E foi assim que numa noite mágica do ano de 2003, no III
Fórum Social Mundial, em Porto Alegre,
foi lançado o projeto do jornal Brasil
de Fato. Um momento de profunda emoção dividido com um estádio lotado e a
presença motivadora de gente como Eduardo Galeano, Hebe de Bonafini, Augusto
Boal e Sebastião Salgado. Das arquibancadas, tomadas pela alegria, vivenciamos
essa hora boa do jornalismo nacional. Nascia um veículo que poderia fazer
frente a toda essa gosma de mentiras que os jornalões e as TVs comerciais protagonizam
todos os dias. Um jornal com cara das lutas, que as mostrasse não como discurso
proselitista e sim dentro dos parâmetros do jornalismo. Notícia, tal qual
ensinou Adelmo Genro Filho, não a que manipula, mas a que aparece como uma
forma de conhecimento cristalizado no singular, capaz de transcender para o
universal. Notícia narrada de tal forma que aquele que lê possa estabelecer os
nexos com a realidade e refletir sobre as causas e consequências.

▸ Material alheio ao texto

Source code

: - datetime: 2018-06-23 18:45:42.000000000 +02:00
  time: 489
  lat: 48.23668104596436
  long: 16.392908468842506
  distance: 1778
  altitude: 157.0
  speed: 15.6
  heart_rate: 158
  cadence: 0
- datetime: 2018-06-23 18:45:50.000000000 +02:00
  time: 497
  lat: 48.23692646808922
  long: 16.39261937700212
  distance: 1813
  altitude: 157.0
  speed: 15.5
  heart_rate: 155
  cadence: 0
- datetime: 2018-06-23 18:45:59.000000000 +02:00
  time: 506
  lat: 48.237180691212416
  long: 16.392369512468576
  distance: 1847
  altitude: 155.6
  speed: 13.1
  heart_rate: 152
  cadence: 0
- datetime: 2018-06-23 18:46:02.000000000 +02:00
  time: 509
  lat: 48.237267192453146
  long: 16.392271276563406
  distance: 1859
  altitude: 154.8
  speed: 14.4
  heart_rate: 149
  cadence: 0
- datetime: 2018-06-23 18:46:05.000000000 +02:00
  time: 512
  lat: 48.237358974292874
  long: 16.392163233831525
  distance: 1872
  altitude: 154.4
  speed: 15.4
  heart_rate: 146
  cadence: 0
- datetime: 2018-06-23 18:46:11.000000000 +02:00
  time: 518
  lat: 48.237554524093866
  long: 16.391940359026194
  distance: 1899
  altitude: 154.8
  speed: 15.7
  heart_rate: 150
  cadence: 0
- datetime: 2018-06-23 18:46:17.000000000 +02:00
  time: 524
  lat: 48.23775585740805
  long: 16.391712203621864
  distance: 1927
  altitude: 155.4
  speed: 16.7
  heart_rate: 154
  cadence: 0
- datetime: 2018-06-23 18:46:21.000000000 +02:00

E foi assim que chegou o Brasil
de Fato, com essa missão. Agora, em 2013, o jornal cumprirá uma década, sobrevivendo
a todas as tormentas. Não é coisa fácil manter um jornal em nível nacional, com
correspondentes em vários lugares, superando a pequena política que insiste em
personalizar, inchar egos, puxar brasas para sua sardinha. É preciso muito
trabalho, alguma dose de sacrifício e, muitas vezes, uma paciência digna de Jó.
Há que enfrentar não só o oligopólio da mídia nacional, mas também travar essas
pequenas batalhas dentro da própria esquerda ainda tão pouco ciente do papel de
um jornal dessa natureza. Quantos sindicatos combativos não preferem assinar um
jornalão paulista a essa proposta generosa do Brasil de Fato? Quantos
vereadores, deputados, lideranças comunitárias reproduzem essa mesma prática de
fortalecer o inimigo? Mas, mesmo com tantas incompreensões e descaminhos o Brasil de Fato vai seguindo. Com
colaborações espontâneas, com trabalho dedicado, com ganas de mostrar a
realidade não como "drops" informativos, mas com análise, contexto,
impressão, olhar de repórter.
Agora, no girar da nova roda de dez anos, o Brasil de Fato precisa se fortalecer.

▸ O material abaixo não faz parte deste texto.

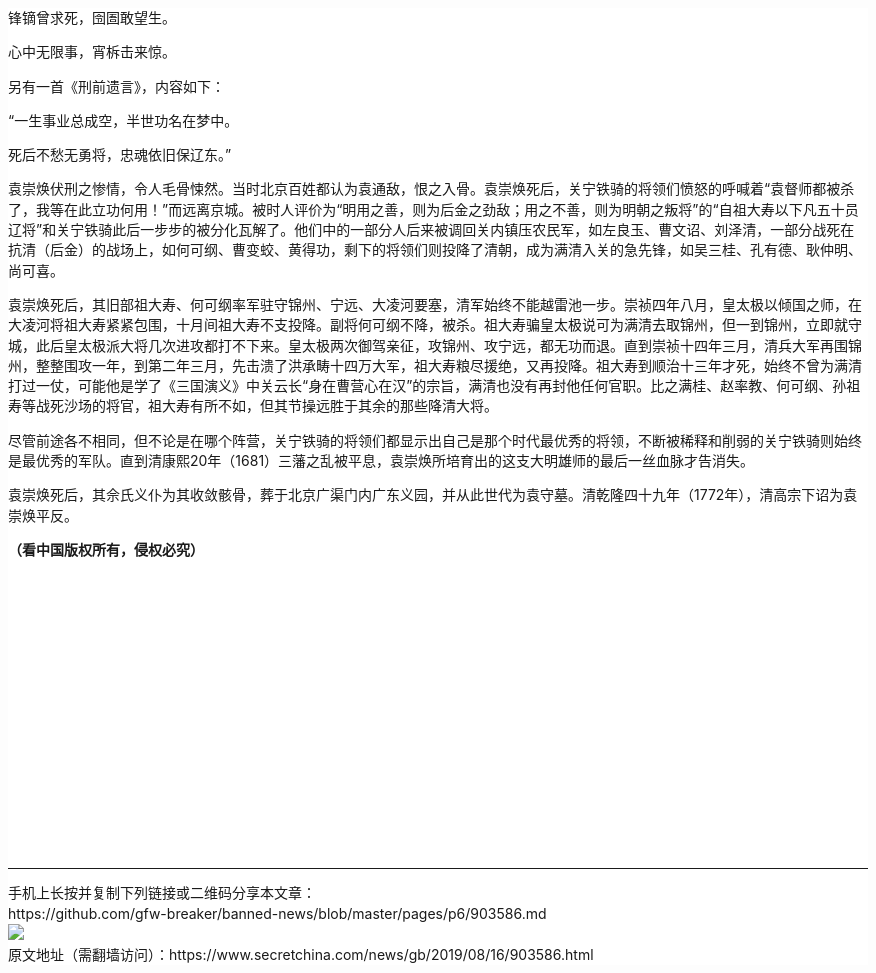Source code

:  <p>
  锋镝曾求死，囹圄敢望生。
 </p>
 <p>
  心中无限事，宵柝击来惊。
 </p>
 <p>
  另有一首《刑前遗言》，内容如下：
 </p>
 <p>
  “一生事业总成空，半世功名在梦中。
 </p>
 <p>
  死后不愁无勇将，忠魂依旧保辽东。”
 </p>
 <p>
  袁崇焕伏刑之惨情，令人毛骨悚然。当时北京百姓都认为袁通敌，恨之入骨。袁崇焕死后，关宁铁骑的将领们愤怒的呼喊着“袁督师都被杀了，我等在此立功何用！”而远离京城。被时人评价为“明用之善，则为后金之劲敌；用之不善，则为明朝之叛将”的“自祖大寿以下凡五十员辽将”和关宁铁骑此后一步步的被分化瓦解了。他们中的一部分人后来被调回关内镇压农民军，如左良玉、曹文诏、刘泽清，一部分战死在抗清（后金）的战场上，如何可纲、曹变蛟、黄得功，剩下的将领们则投降了清朝，成为满清入关的急先锋，如吴三桂、孔有德、耿仲明、尚可喜。
 </p>
 <p>
  袁崇焕死后，其旧部祖大寿、何可纲率军驻守锦州、宁远、大凌河要塞，清军始终不能越雷池一步。崇祯四年八月，皇太极以倾国之师，在大凌河将祖大寿紧紧包围，十月间祖大寿不支投降。副将何可纲不降，被杀。祖大寿骗皇太极说可为满清去取锦州，但一到锦州，立即就守城，此后皇太极派大将几次进攻都打不下来。皇太极两次御驾亲征，攻锦州、攻宁远，都无功而退。直到崇祯十四年三月，清兵大军再围锦州，整整围攻一年，到第二年三月，先击溃了洪承畴十四万大军，祖大寿粮尽援绝，又再投降。祖大寿到顺治十三年才死，始终不曾为满清打过一仗，可能他是学了《三国演义》中关云长“身在曹营心在汉”的宗旨，满清也没有再封他任何官职。比之满桂、赵率教、何可纲、孙祖寿等战死沙场的将官，祖大寿有所不如，但其节操远胜于其余的那些降清大将。
 </p>
 <p>
  尽管前途各不相同，但不论是在哪个阵营，关宁铁骑的将领们都显示出自己是那个时代最优秀的将领，不断被稀释和削弱的关宁铁骑则始终是最优秀的军队。直到清康熙20年（1681）三藩之乱被平息，袁崇焕所培育出的这支大明雄师的最后一丝血脉才告消失。
 </p>
 <p>
  袁崇焕死后，其佘氏义仆为其收敛骸骨，葬于北京广渠门内广东义园，并从此世代为袁守墓。清乾隆四十九年（1772年），清高宗下诏为袁崇焕平反。
 </p>
 <p>
 </p>
 <p>
  <strong>
   （看中国版权所有，侵权必究）
  </strong>
  <center>
   <div>
    <div id="txt-mid2-t22-2017" style="display: block;  height: 280px;  overflow: hidden;">
     <div id="SC-21">
     </div>
    </div>
   </div>
  </center>
 </p>
</div>

<hr/>
手机上长按并复制下列链接或二维码分享本文章：<br/>
https://github.com/gfw-breaker/banned-news/blob/master/pages/p6/903586.md <br/>
<a href='https://github.com/gfw-breaker/banned-news/blob/master/pages/p6/903586.md'><img src='https://github.com/gfw-breaker/banned-news/blob/master/pages/p6/903586.md.png'/></a> <br/>
原文地址（需翻墙访问）：https://www.secretchina.com/news/gb/2019/08/16/903586.html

Precisa do apoio dos movimentos sociais, dos partidos de esquerda, dos
sindicatos, das gentes. É hora de um grande mutirão de assinaturas, para que o
projeto fique mais musculoso e consiga chegar a muito mais gente. Ele ainda
precisa estar na padaria, na mercearia, no pequeno bolicho de beira de estrada,
nas bancas alternativas, na vida mesma, onde estão as pessoas que precisam
dele, e isso custa... Daí a necessidade de um apoio real, concreto.
Mas, é preciso aqui registrar um aviso aos que ainda não
entenderam que um jornal popular não tem de fazer proselitismo. Esse valente jornal
precisa seguir como espaço da notícia e não do discurso. Para além da opinião, também
necessária, precisa entrar nas casas com a informação que forma, que apresenta
a atmosfera dos fatos, que esmiúça, que se oferece aberta para a compreensão.
Os trabalhadores, os abandonados, os explorados, eles sabem onde dói a sua dor
e, munidos de informação, saberão entender o que se passa no mundo. Daí o papel
revolucionário desse jornal: espaço de conhecimento.
O jornal Brasil de
Fato faz dez anos e é uma bonita experiência de comunicação popular. Vida
longa a todos aqueles que nesse tempo todo vêm superando obstáculos e colocando
toda semana um exemplar na rua. Desde a redação, que se expressa nos quatro
cantos do país, é assim que ele se faz, com coragem, com ternura, com suor, com risos, com dor, com beleza, com
lágrimas, com alegria, todos esses sentimentos que, juntos, transubstanciam
aquilo que mídia oferece como informação descolada da realidade do todo em
conhecimento para a construção de uma nova sociedade.
Que na próxima década as mentes se abram e o jornal avance
como arma concreta da luta de classe, necessária e urgente.